Semaphor · 3 months ago

> You should filter out authors from the input books in the output.

No, or at least make it configurable.

I’d agree for series, but not for Authors, just because I once read a book by someone doesn’t mean I even know they have other stuff, the list of Authors I read and enjoyed is very long.

Configurability is fine, but it's too obvious a recommendation and just creates noise. The purpose of a recommendation system is to help you find things that aren't obvious. I'd still filter them out by default even if it's configurable.

martin82 · 3 months ago

I don't agree at all.

VERY few authors write consistenly good books.

If you liked one book by an author, it is not at all likely that you will like the other books as well.
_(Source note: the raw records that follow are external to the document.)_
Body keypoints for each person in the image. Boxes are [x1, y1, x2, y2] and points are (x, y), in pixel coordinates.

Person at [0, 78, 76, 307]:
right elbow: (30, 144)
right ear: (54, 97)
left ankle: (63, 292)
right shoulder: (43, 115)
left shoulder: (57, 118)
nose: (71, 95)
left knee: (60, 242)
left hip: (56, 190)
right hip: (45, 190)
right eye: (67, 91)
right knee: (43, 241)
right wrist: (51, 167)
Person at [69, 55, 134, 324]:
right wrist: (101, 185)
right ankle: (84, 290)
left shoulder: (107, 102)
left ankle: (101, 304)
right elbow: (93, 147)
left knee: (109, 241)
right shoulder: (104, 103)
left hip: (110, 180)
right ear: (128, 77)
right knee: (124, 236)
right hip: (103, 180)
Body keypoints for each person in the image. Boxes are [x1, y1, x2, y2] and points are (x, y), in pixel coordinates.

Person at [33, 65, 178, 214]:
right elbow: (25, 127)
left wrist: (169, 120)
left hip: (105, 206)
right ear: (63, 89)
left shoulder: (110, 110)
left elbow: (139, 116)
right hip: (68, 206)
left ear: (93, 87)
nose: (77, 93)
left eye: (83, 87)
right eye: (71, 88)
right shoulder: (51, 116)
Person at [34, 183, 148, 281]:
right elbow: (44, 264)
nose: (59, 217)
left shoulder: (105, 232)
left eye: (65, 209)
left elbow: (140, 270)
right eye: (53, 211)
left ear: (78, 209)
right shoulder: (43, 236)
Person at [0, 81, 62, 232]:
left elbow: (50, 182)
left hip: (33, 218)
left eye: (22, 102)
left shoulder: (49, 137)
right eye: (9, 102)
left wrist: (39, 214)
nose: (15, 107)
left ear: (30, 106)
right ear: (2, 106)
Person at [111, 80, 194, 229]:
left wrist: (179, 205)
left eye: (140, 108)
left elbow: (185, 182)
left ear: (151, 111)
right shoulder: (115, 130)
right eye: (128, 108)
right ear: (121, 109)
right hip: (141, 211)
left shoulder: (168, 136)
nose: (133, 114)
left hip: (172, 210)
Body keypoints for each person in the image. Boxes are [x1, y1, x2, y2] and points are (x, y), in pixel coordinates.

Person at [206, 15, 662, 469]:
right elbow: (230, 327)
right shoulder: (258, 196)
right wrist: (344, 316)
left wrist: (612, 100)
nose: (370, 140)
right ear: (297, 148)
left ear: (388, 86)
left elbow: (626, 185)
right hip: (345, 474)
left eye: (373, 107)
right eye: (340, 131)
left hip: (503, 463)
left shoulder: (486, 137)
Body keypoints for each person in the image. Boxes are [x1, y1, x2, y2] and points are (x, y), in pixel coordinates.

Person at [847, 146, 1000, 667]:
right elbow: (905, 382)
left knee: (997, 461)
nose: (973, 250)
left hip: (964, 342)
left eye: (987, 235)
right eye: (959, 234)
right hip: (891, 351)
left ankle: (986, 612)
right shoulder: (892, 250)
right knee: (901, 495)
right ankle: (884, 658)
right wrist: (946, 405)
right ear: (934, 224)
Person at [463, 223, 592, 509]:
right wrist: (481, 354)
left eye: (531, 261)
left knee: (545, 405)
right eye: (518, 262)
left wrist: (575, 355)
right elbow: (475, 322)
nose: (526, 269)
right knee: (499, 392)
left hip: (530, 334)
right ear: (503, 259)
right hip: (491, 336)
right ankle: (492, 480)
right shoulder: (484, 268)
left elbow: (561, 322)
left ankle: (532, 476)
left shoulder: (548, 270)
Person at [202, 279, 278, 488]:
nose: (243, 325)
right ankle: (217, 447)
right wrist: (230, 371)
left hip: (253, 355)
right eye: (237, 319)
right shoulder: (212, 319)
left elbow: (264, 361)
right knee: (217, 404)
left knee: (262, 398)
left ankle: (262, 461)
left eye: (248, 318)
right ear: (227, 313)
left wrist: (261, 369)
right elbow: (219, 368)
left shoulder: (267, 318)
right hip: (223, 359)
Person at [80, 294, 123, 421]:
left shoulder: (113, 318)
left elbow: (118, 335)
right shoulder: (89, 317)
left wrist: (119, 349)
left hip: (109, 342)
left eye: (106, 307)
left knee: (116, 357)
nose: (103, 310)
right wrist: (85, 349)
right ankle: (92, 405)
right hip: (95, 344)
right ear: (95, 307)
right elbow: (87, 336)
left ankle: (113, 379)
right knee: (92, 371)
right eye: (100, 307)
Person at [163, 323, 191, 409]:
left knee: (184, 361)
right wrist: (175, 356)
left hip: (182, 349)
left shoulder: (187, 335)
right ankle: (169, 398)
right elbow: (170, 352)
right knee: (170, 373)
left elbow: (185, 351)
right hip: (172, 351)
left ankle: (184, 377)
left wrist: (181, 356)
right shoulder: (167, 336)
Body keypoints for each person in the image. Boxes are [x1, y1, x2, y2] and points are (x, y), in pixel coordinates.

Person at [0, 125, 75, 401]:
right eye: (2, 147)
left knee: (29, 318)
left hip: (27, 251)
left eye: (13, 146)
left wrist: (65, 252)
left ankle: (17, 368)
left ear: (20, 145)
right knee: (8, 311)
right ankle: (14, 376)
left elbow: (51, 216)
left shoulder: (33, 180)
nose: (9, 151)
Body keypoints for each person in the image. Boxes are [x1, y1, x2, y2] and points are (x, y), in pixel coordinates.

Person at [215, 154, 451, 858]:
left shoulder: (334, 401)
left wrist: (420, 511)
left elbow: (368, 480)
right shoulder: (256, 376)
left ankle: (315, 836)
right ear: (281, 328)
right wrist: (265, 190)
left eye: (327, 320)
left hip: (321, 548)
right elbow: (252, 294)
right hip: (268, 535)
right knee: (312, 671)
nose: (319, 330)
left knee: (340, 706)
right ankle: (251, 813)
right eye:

For example, Neil Stephenson is probably my favorite author alive today, but I hate almost half of his books.

The only author that I can think of where I read and liked every single book was Terry Pratchett, and that might have be a case of "I was still young and easy to impress".

I didn't say it was likely that you'd enjoy the other books by that author. My point is that it's not helpful for a recommendation system to recommend more books by that author — it's common sense. If I've read a book by an author, it's easy enough to look up their other work and decide whether I want to read more of them.

honkycat · 3 months ago

yep, was gonna say this. Getting recommended all of the same books I've already read isn't great

Ntrails · 3 months ago

Agree entirely - more excluding series than authors but both should be options.

I also i need a way to describe its recommendations as "meh". For example, if I put Gone Girl in, I get Girl on a Train. Which, personally, I thought was bad. I want to exclude that from all future rec sets, and ideally align my preferences to the intersection of liked A and disliked B. vOv

diffeomorphism · 3 months ago

The robots.txt is pretty explicit that this scraping is "disallowed"

https://www.goodreads.com/robots.txt

So legalities aside, this seems unethical.

sputr · 3 months ago

Why would it be unethical?

This obsession with "everything must be commercialized" is really killing creativity.

Now if the author was commercializing other peoples reviews, sure, it's potentially(!) unethical. But scraping a website for reviews that are publicly(!) posted, training a recommendation LLM and then sharing it, for free, seems ... exactly the ideal use case for this technology.

paulnpace · 3 months ago

It is truly criminal that such a bright and brilliant model of ethics, Amazon, should endure such an attack.

Unethical behavior does not become good just because it happens to hurt "bad people" (or more accurately, companies bought by bad people).

galdauts · 3 months ago

I agree. As a frequent reviewer on Goodreads, this feels really icky.

psandor · 3 months ago

You are right.

At the same time, everything you ever posted online has already been scraped by hundreds (maybe thousands) of entities and distributed/sold to countless other entities. The only difference is that OP shared his project here.

If it's unethical it's not because of what the robots.txt says.

Blindly violating it is bad manners, but deliberately scraping a single website over a month isn't the worst.

yoz-y · 3 months ago

It works pretty well in the sense that after inputting only a few quite diverse books it gave me recommendations for a lot of books that I’ve already also read and enjoyed.

I would also really like a possibility to add negative signal. It did also recommend books that seemed interesting to me but I ultimately didn’t like.

Overall quite impressive.

varenc · 3 months ago

I love this site, and the approach! Great seeing someone making good use of Goodreads data.

Sadly my experience with the book recommender isn't too great because of the 64 book limit. If I import either the most recent or least recent 64 book, 95% of the books it recommends to me are books I've read. Though it was helpful for spotting a few books I've read that I didn't log on Goodreads. Guess I'm pretty consistent.

I think I will expand the input books limit (sadly requires retraining) and or the output books limit of 30.

I ended up playing with it more and found the recommended useful! I just removed a bunch of books of a certain theme, then got a bunch of good recs for the theme that remains.